President Trump and anti-immigration activists have used DACA as an emblem of all problems with immigration policy in the U.S. while pro-immigration activists point to the professional, academic, and military accomplishments of DACA recipients as patriotic signs of their contributions to the U.S. economy and society.

The complexities of DACA have compelled President Trump to use the program to get Congress to pass comprehensive immigration reform, with Trump sometimes saying he will concede DACA protections for border wall funding. As with Obama before him, efforts have so far been fruitless.

As noted above, in June 2020, the Supreme Court of the United States blocked the Trump administration’s efforts to end DACA on the grounds that its reasons for doing so were not valid and adequate.

How is DACA used in real life?

DACA is most often used as a noun for the policy itself and its protections, but it’s also used attributively to describe program participants—either positively or negatively.

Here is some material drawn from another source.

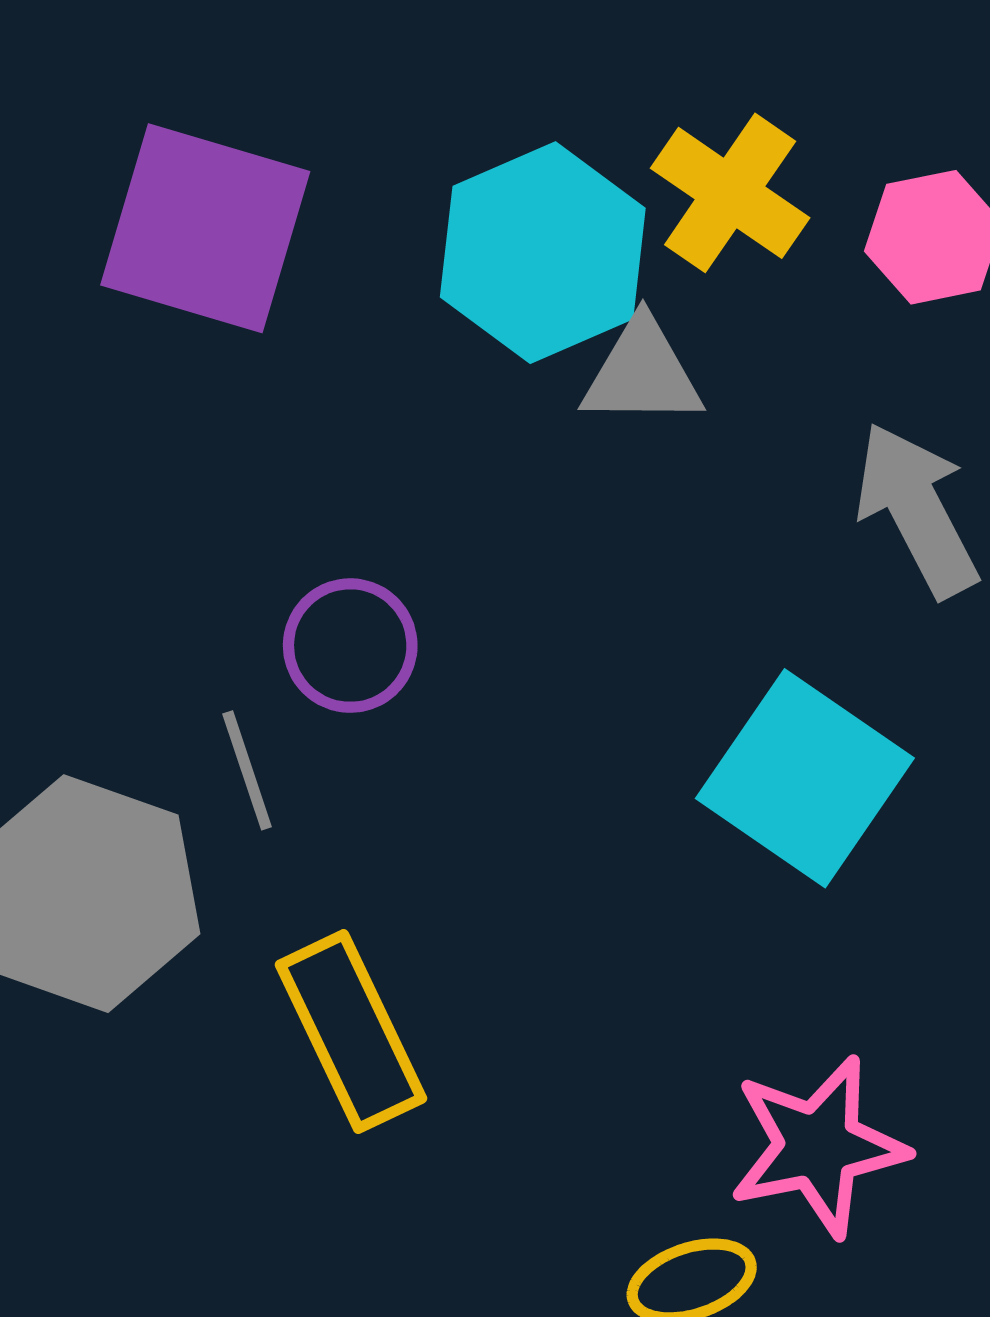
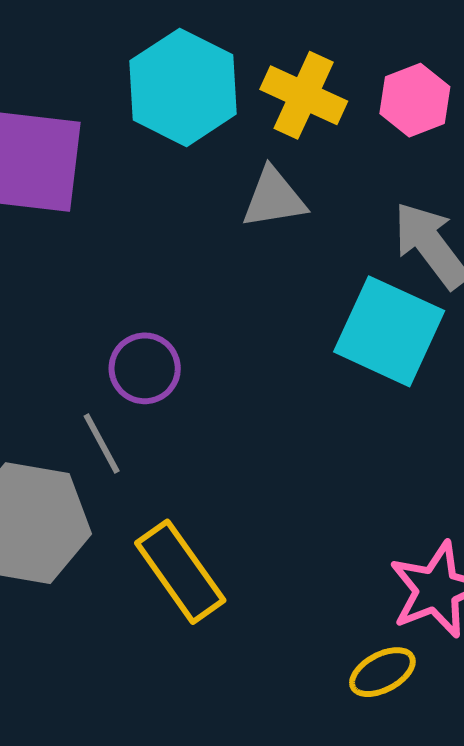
cyan hexagon: (543, 253) -> (183, 87), moved
cyan square: (805, 778) -> (389, 331), moved

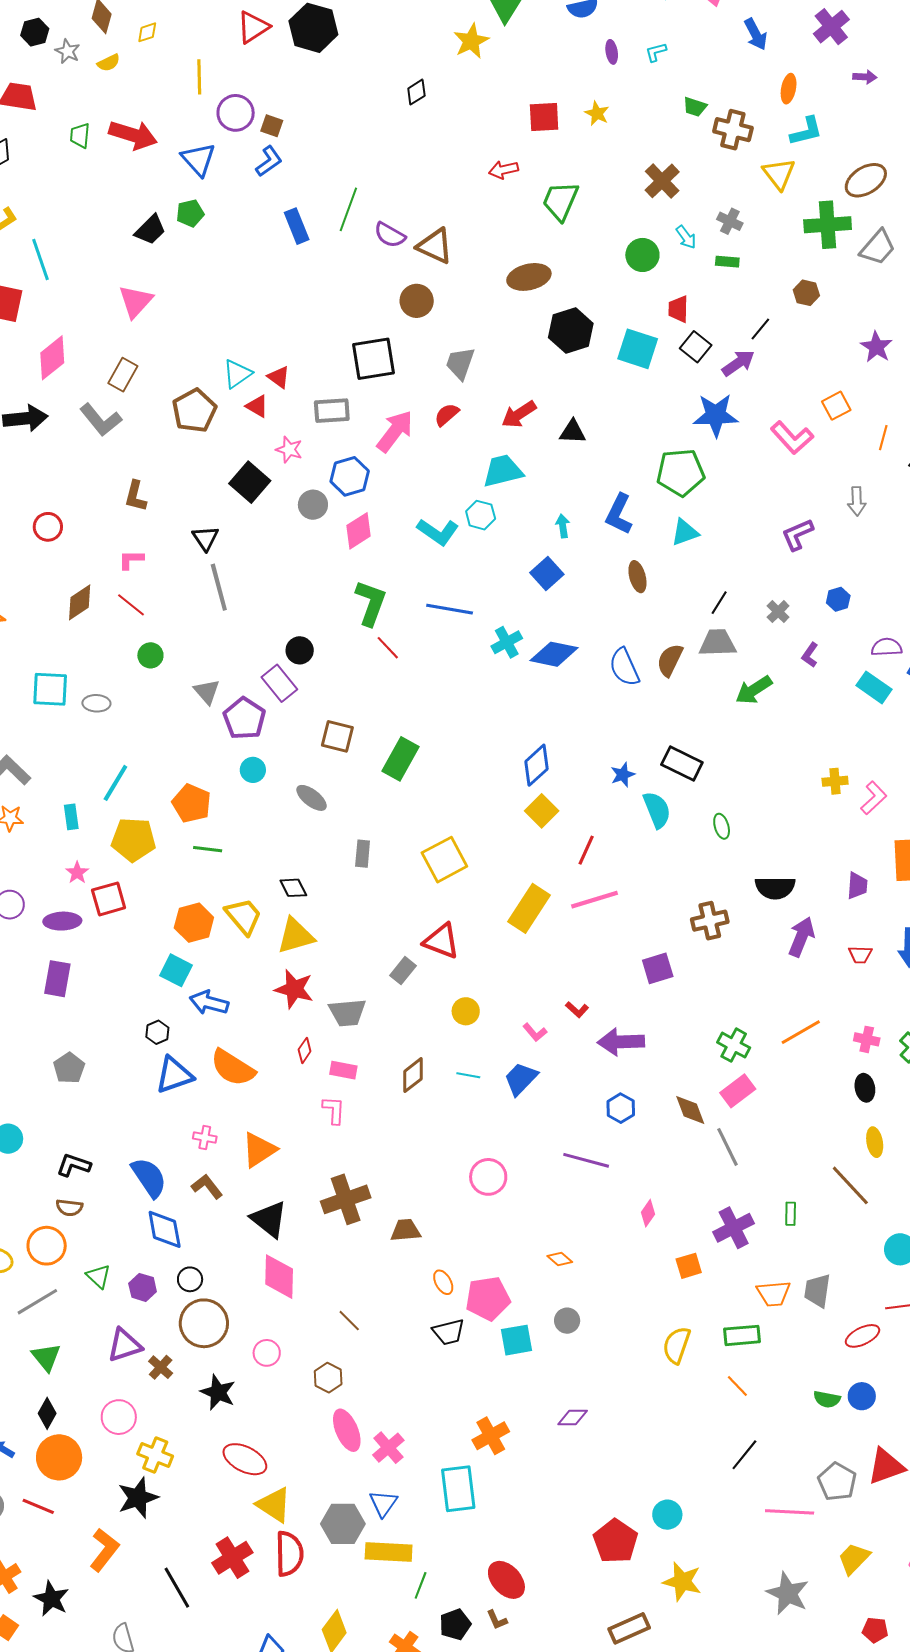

Pro-immigration activists also use DACA to support their cause, sparking the hashtag #DefendDACA. They may reference DACA in order to get the word out about the program in order to encourage more people to apply. The hashtag #DACA is also most often used by the pro-immigration camp to draw attention to their posts on immigration and Dreamers in particular.

DACA is very commonly discussed in states with large Latin American immigrant populations, such as California, Texas, and New York.

More examples of DACA:

“Shout out to DACA AMERICANS that are doing the most American thing of all!!! They are fighting for their ‘inalienable rights of life, liberty and the pursuit of happiness’”
—@Johnnyrodr10, July 2018

“Roberts and the court’s four liberal justices said the Department of Homeland Security’s decision to rescind DACA was arbitrary and capricious under the Administrative Procedure Act.”

—Nina Totenberg, NPR, June 18, 2020


This content is not meant to be a formal definition of this term. Rather, it is an informal summary that seeks to provide supplemental information and context important to know or keep in mind about the term’s history, meaning, and usage.